_DATI DI INPUT_
┄┄┄┄┄┄┄┄┄┄┄┄┄┄┄┄┄┄┄┄

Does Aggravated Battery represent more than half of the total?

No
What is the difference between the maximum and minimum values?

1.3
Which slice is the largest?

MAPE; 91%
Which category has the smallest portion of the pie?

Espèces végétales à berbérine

┄┄┄┄┄┄┄┄┄┄┄┄┄┄┄┄┄┄┄┄

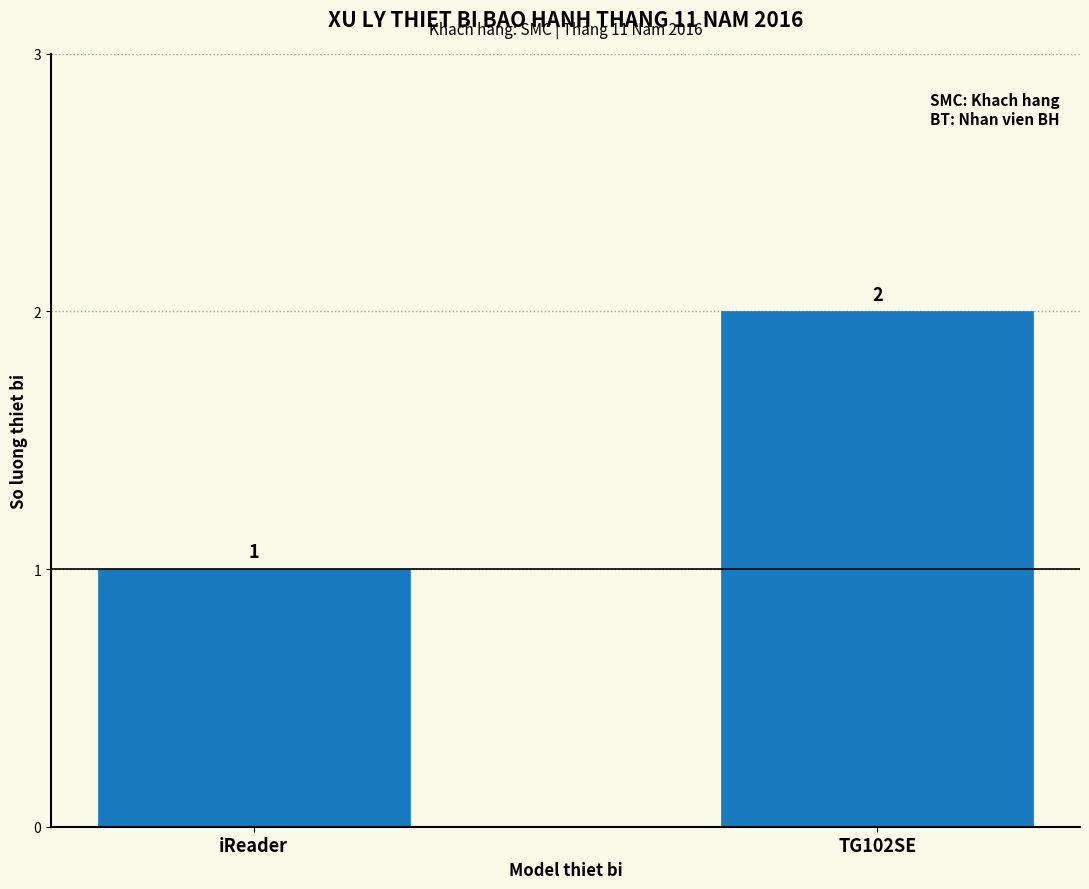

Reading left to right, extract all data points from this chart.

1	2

┄┄┄┄┄┄┄┄┄┄┄┄┄┄┄┄┄┄┄┄

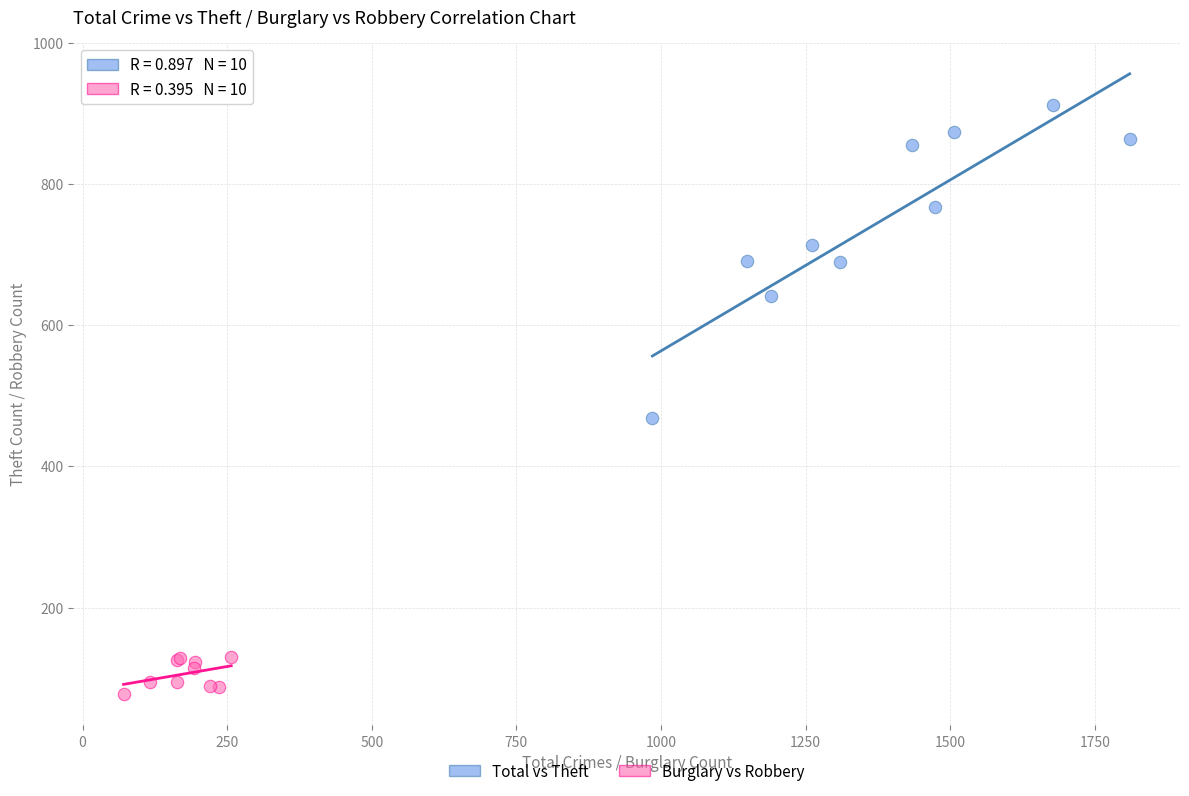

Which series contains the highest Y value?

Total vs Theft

┄┄┄┄┄┄┄┄┄┄┄┄┄┄┄┄┄┄┄┄

_ISTRUZIONI OPERATIVE_
Stampa senza modifiche le righe dei record comprese tra quella che contiene "Does Aggravated Battery" e quella che contiene "Which category has", entrambe incluse.

_RISPOSTA AL PROBLEMA_
Does Aggravated Battery represent more than half of the total?

No
What is the difference between the maximum and minimum values?

1.3
Which slice is the largest?

MAPE; 91%
Which category has the smallest portion of the pie?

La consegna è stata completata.